Segment Start: Source material

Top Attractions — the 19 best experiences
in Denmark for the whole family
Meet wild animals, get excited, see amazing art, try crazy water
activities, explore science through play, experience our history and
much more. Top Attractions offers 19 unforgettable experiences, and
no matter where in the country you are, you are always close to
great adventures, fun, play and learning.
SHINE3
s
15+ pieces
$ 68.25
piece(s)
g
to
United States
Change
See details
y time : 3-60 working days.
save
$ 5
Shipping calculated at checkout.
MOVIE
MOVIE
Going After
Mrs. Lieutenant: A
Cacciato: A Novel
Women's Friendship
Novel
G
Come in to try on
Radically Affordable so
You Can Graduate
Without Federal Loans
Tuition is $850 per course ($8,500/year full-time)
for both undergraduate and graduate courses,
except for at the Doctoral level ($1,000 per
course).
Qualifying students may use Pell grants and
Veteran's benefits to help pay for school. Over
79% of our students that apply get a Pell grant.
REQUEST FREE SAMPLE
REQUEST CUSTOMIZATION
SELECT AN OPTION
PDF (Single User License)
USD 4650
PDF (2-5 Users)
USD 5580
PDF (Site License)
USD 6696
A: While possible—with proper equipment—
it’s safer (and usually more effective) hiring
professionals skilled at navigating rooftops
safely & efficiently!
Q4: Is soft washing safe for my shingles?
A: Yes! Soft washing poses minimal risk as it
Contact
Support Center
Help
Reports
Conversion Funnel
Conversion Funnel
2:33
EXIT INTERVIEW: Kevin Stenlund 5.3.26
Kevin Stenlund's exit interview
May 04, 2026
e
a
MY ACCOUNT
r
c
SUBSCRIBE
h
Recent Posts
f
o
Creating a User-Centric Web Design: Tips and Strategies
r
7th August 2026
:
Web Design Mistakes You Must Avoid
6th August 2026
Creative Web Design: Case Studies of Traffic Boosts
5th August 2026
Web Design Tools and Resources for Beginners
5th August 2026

Segment End: Source material

### Written task
Reproduce the text of each item above line for line, without changing a single character.

### Response
Top Attractions — the 19 best experiences
in Denmark for the whole family
Meet wild animals, get excited, see amazing art, try crazy water
activities, explore science through play, experience our history and
much more. Top Attractions offers 19 unforgettable experiences, and
no matter where in the country you are, you are always close to
great adventures, fun, play and learning.
SHINE3
s
15+ pieces
$ 68.25
piece(s)
g
to
United States
Change
See details
y time : 3-60 working days.
save
$ 5
Shipping calculated at checkout.
MOVIE
MOVIE
Going After
Mrs. Lieutenant: A
Cacciato: A Novel
Women's Friendship
Novel
G
Come in to try on
Radically Affordable so
You Can Graduate
Without Federal Loans
Tuition is $850 per course ($8,500/year full-time)
for both undergraduate and graduate courses,
except for at the Doctoral level ($1,000 per
course).
Qualifying students may use Pell grants and
Veteran's benefits to help pay for school. Over
79% of our students that apply get a Pell grant.
REQUEST FREE SAMPLE
REQUEST CUSTOMIZATION
SELECT AN OPTION
PDF (Single User License)
USD 4650
PDF (2-5 Users)
USD 5580
PDF (Site License)
USD 6696
A: While possible—with proper equipment—
it’s safer (and usually more effective) hiring
professionals skilled at navigating rooftops
safely & efficiently!
Q4: Is soft washing safe for my shingles?
A: Yes! Soft washing poses minimal risk as it
Contact
Support Center
Help
Reports
Conversion Funnel
Conversion Funnel
2:33
EXIT INTERVIEW: Kevin Stenlund 5.3.26
Kevin Stenlund's exit interview
May 04, 2026
e
a
MY ACCOUNT
r
c
SUBSCRIBE
h
Recent Posts
f
o
Creating a User-Centric Web Design: Tips and Strategies
r
7th August 2026
:
Web Design Mistakes You Must Avoid
6th August 2026
Creative Web Design: Case Studies of Traffic Boosts
5th August 2026
Web Design Tools and Resources for Beginners
5th August 2026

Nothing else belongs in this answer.